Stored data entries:
────────
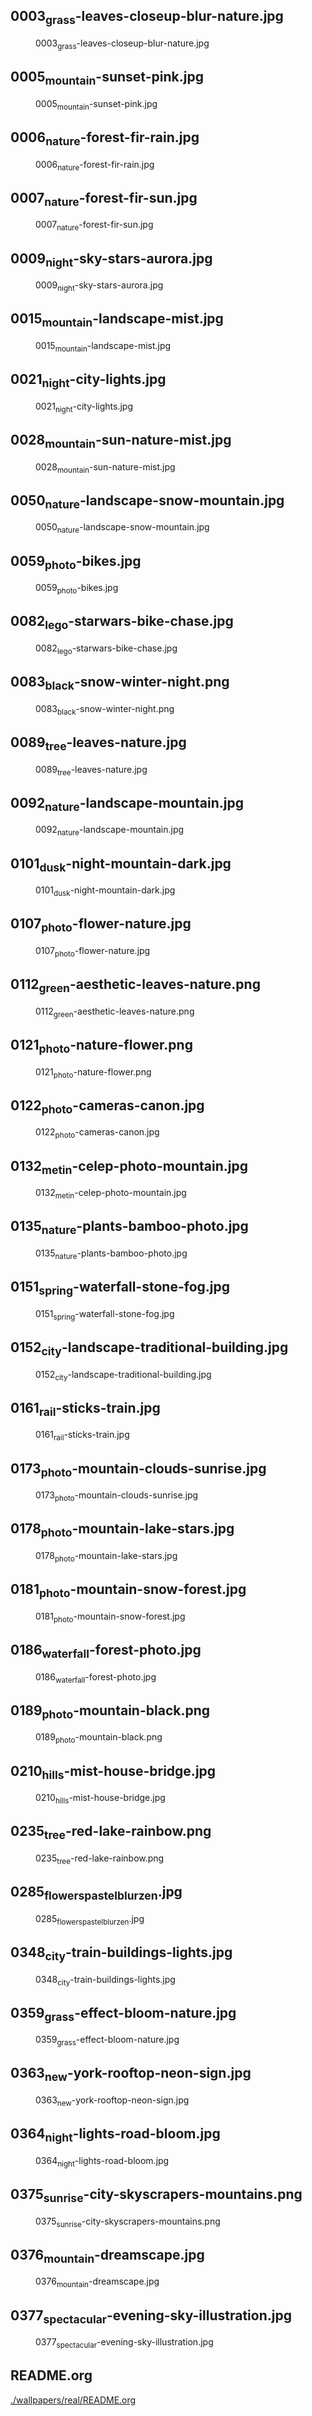 ** 0003_grass-leaves-closeup-blur-nature.jpg
#+CAPTION: 0003_grass-leaves-closeup-blur-nature.jpg
#+NAME: wallpapers/real/0003_grass-leaves-closeup-blur-nature.jpg
[[./wallpapers/real/0003_grass-leaves-closeup-blur-nature.jpg]]

** 0005_mountain-sunset-pink.jpg
#+CAPTION: 0005_mountain-sunset-pink.jpg
#+NAME: wallpapers/real/0005_mountain-sunset-pink.jpg
[[./wallpapers/real/0005_mountain-sunset-pink.jpg]]

** 0006_nature-forest-fir-rain.jpg
#+CAPTION: 0006_nature-forest-fir-rain.jpg
#+NAME: wallpapers/real/0006_nature-forest-fir-rain.jpg
[[./wallpapers/real/0006_nature-forest-fir-rain.jpg]]

** 0007_nature-forest-fir-sun.jpg
#+CAPTION: 0007_nature-forest-fir-sun.jpg
#+NAME: wallpapers/real/0007_nature-forest-fir-sun.jpg
[[./wallpapers/real/0007_nature-forest-fir-sun.jpg]]

** 0009_night-sky-stars-aurora.jpg
#+CAPTION: 0009_night-sky-stars-aurora.jpg
#+NAME: wallpapers/real/0009_night-sky-stars-aurora.jpg
[[./wallpapers/real/0009_night-sky-stars-aurora.jpg]]

** 0015_mountain-landscape-mist.jpg
#+CAPTION: 0015_mountain-landscape-mist.jpg
#+NAME: wallpapers/real/0015_mountain-landscape-mist.jpg
[[./wallpapers/real/0015_mountain-landscape-mist.jpg]]

** 0021_night-city-lights.jpg
#+CAPTION: 0021_night-city-lights.jpg
#+NAME: wallpapers/real/0021_night-city-lights.jpg
[[./wallpapers/real/0021_night-city-lights.jpg]]

** 0028_mountain-sun-nature-mist.jpg
#+CAPTION: 0028_mountain-sun-nature-mist.jpg
#+NAME: wallpapers/real/0028_mountain-sun-nature-mist.jpg
[[./wallpapers/real/0028_mountain-sun-nature-mist.jpg]]

** 0050_nature-landscape-snow-mountain.jpg
#+CAPTION: 0050_nature-landscape-snow-mountain.jpg
#+NAME: wallpapers/real/0050_nature-landscape-snow-mountain.jpg
[[./wallpapers/real/0050_nature-landscape-snow-mountain.jpg]]

** 0059_photo-bikes.jpg
#+CAPTION: 0059_photo-bikes.jpg
#+NAME: wallpapers/real/0059_photo-bikes.jpg
[[./wallpapers/real/0059_photo-bikes.jpg]]

** 0082_lego-starwars-bike-chase.jpg
#+CAPTION: 0082_lego-starwars-bike-chase.jpg
#+NAME: wallpapers/real/0082_lego-starwars-bike-chase.jpg
[[./wallpapers/real/0082_lego-starwars-bike-chase.jpg]]

** 0083_black-snow-winter-night.png
#+CAPTION: 0083_black-snow-winter-night.png
#+NAME: wallpapers/real/0083_black-snow-winter-night.png
[[./wallpapers/real/0083_black-snow-winter-night.png]]

** 0089_tree-leaves-nature.jpg
#+CAPTION: 0089_tree-leaves-nature.jpg
#+NAME: wallpapers/real/0089_tree-leaves-nature.jpg
[[./wallpapers/real/0089_tree-leaves-nature.jpg]]

** 0092_nature-landscape-mountain.jpg
#+CAPTION: 0092_nature-landscape-mountain.jpg
#+NAME: wallpapers/real/0092_nature-landscape-mountain.jpg
[[./wallpapers/real/0092_nature-landscape-mountain.jpg]]

** 0101_dusk-night-mountain-dark.jpg
#+CAPTION: 0101_dusk-night-mountain-dark.jpg
#+NAME: wallpapers/real/0101_dusk-night-mountain-dark.jpg
[[./wallpapers/real/0101_dusk-night-mountain-dark.jpg]]

** 0107_photo-flower-nature.jpg
#+CAPTION: 0107_photo-flower-nature.jpg
#+NAME: wallpapers/real/0107_photo-flower-nature.jpg
[[./wallpapers/real/0107_photo-flower-nature.jpg]]

** 0112_green-aesthetic-leaves-nature.png
#+CAPTION: 0112_green-aesthetic-leaves-nature.png
#+NAME: wallpapers/real/0112_green-aesthetic-leaves-nature.png
[[./wallpapers/real/0112_green-aesthetic-leaves-nature.png]]

** 0121_photo-nature-flower.png
#+CAPTION: 0121_photo-nature-flower.png
#+NAME: wallpapers/real/0121_photo-nature-flower.png
[[./wallpapers/real/0121_photo-nature-flower.png]]

** 0122_photo-cameras-canon.jpg
#+CAPTION: 0122_photo-cameras-canon.jpg
#+NAME: wallpapers/real/0122_photo-cameras-canon.jpg
[[./wallpapers/real/0122_photo-cameras-canon.jpg]]

** 0132_metin-celep-photo-mountain.jpg
#+CAPTION: 0132_metin-celep-photo-mountain.jpg
#+NAME: wallpapers/real/0132_metin-celep-photo-mountain.jpg
[[./wallpapers/real/0132_metin-celep-photo-mountain.jpg]]

** 0135_nature-plants-bamboo-photo.jpg
#+CAPTION: 0135_nature-plants-bamboo-photo.jpg
#+NAME: wallpapers/real/0135_nature-plants-bamboo-photo.jpg
[[./wallpapers/real/0135_nature-plants-bamboo-photo.jpg]]

** 0151_spring-waterfall-stone-fog.jpg
#+CAPTION: 0151_spring-waterfall-stone-fog.jpg
#+NAME: wallpapers/real/0151_spring-waterfall-stone-fog.jpg
[[./wallpapers/real/0151_spring-waterfall-stone-fog.jpg]]

** 0152_city-landscape-traditional-building.jpg
#+CAPTION: 0152_city-landscape-traditional-building.jpg
#+NAME: wallpapers/real/0152_city-landscape-traditional-building.jpg
[[./wallpapers/real/0152_city-landscape-traditional-building.jpg]]

** 0161_rail-sticks-train.jpg
#+CAPTION: 0161_rail-sticks-train.jpg
#+NAME: wallpapers/real/0161_rail-sticks-train.jpg
[[./wallpapers/real/0161_rail-sticks-train.jpg]]

** 0173_photo-mountain-clouds-sunrise.jpg
#+CAPTION: 0173_photo-mountain-clouds-sunrise.jpg
#+NAME: wallpapers/real/0173_photo-mountain-clouds-sunrise.jpg
[[./wallpapers/real/0173_photo-mountain-clouds-sunrise.jpg]]

** 0178_photo-mountain-lake-stars.jpg
#+CAPTION: 0178_photo-mountain-lake-stars.jpg
#+NAME: wallpapers/real/0178_photo-mountain-lake-stars.jpg
[[./wallpapers/real/0178_photo-mountain-lake-stars.jpg]]

** 0181_photo-mountain-snow-forest.jpg
#+CAPTION: 0181_photo-mountain-snow-forest.jpg
#+NAME: wallpapers/real/0181_photo-mountain-snow-forest.jpg
[[./wallpapers/real/0181_photo-mountain-snow-forest.jpg]]

** 0186_waterfall-forest-photo.jpg
#+CAPTION: 0186_waterfall-forest-photo.jpg
#+NAME: wallpapers/real/0186_waterfall-forest-photo.jpg
[[./wallpapers/real/0186_waterfall-forest-photo.jpg]]

** 0189_photo-mountain-black.png
#+CAPTION: 0189_photo-mountain-black.png
#+NAME: wallpapers/real/0189_photo-mountain-black.png
[[./wallpapers/real/0189_photo-mountain-black.png]]

** 0210_hills-mist-house-bridge.jpg
#+CAPTION: 0210_hills-mist-house-bridge.jpg
#+NAME: wallpapers/real/0210_hills-mist-house-bridge.jpg
[[./wallpapers/real/0210_hills-mist-house-bridge.jpg]]

** 0235_tree-red-lake-rainbow.png
#+CAPTION: 0235_tree-red-lake-rainbow.png
#+NAME: wallpapers/real/0235_tree-red-lake-rainbow.png
[[./wallpapers/real/0235_tree-red-lake-rainbow.png]]

** 0285_flowers_pastel_blur_zen.jpg
#+CAPTION: 0285_flowers_pastel_blur_zen.jpg
#+NAME: wallpapers/real/0285_flowers_pastel_blur_zen.jpg
[[./wallpapers/real/0285_flowers_pastel_blur_zen.jpg]]

** 0348_city-train-buildings-lights.jpg
#+CAPTION: 0348_city-train-buildings-lights.jpg
#+NAME: wallpapers/real/0348_city-train-buildings-lights.jpg
[[./wallpapers/real/0348_city-train-buildings-lights.jpg]]

** 0359_grass-effect-bloom-nature.jpg
#+CAPTION: 0359_grass-effect-bloom-nature.jpg
#+NAME: wallpapers/real/0359_grass-effect-bloom-nature.jpg
[[./wallpapers/real/0359_grass-effect-bloom-nature.jpg]]

** 0363_new-york-rooftop-neon-sign.jpg
#+CAPTION: 0363_new-york-rooftop-neon-sign.jpg
#+NAME: wallpapers/real/0363_new-york-rooftop-neon-sign.jpg
[[./wallpapers/real/0363_new-york-rooftop-neon-sign.jpg]]

** 0364_night-lights-road-bloom.jpg
#+CAPTION: 0364_night-lights-road-bloom.jpg
#+NAME: wallpapers/real/0364_night-lights-road-bloom.jpg
[[./wallpapers/real/0364_night-lights-road-bloom.jpg]]

** 0375_sunrise-city-skyscrapers-mountains.png
#+CAPTION: 0375_sunrise-city-skyscrapers-mountains.png
#+NAME: wallpapers/real/0375_sunrise-city-skyscrapers-mountains.png
[[./wallpapers/real/0375_sunrise-city-skyscrapers-mountains.png]]

** 0376_mountain-dreamscape.jpg
#+CAPTION: 0376_mountain-dreamscape.jpg
#+NAME: wallpapers/real/0376_mountain-dreamscape.jpg
[[./wallpapers/real/0376_mountain-dreamscape.jpg]]

** 0377_spectacular-evening-sky-illustration.jpg
#+CAPTION: 0377_spectacular-evening-sky-illustration.jpg
#+NAME: wallpapers/real/0377_spectacular-evening-sky-illustration.jpg
[[./wallpapers/real/0377_spectacular-evening-sky-illustration.jpg]]

** README.org
#+CAPTION: README.org
#+NAME: wallpapers/real/README.org
[[./wallpapers/real/README.org]]

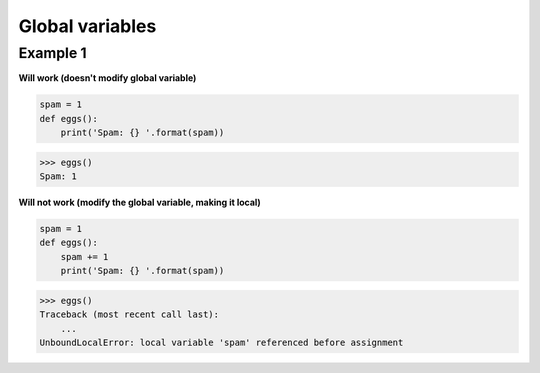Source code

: Global variables
#################

Example 1 
----------

**Will work (doesn't modify global variable)**

.. code:: python 

    spam = 1
    def eggs():
        print('Spam: {} '.format(spam))

>>> eggs()
Spam: 1

**Will not work (modify the global variable, making it local)**

.. code:: python 

    spam = 1
    def eggs():
        spam += 1
        print('Spam: {} '.format(spam))

>>> eggs()
Traceback (most recent call last):
    ...
UnboundLocalError: local variable 'spam' referenced before assignment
────────
What you should do:
The reply should consist solely of the lines above from the one that has "[[./wallpapers/real/0235_tree-red-lake-rainbow.png]]" through the one that has "[[./wallpapers/real/0285_flowers_pastel_blur_zen.jpg]]", reproduced exactly.

Final answer:
[[./wallpapers/real/0235_tree-red-lake-rainbow.png]]

** 0285_flowers_pastel_blur_zen.jpg
#+CAPTION: 0285_flowers_pastel_blur_zen.jpg
#+NAME: wallpapers/real/0285_flowers_pastel_blur_zen.jpg
[[./wallpapers/real/0285_flowers_pastel_blur_zen.jpg]]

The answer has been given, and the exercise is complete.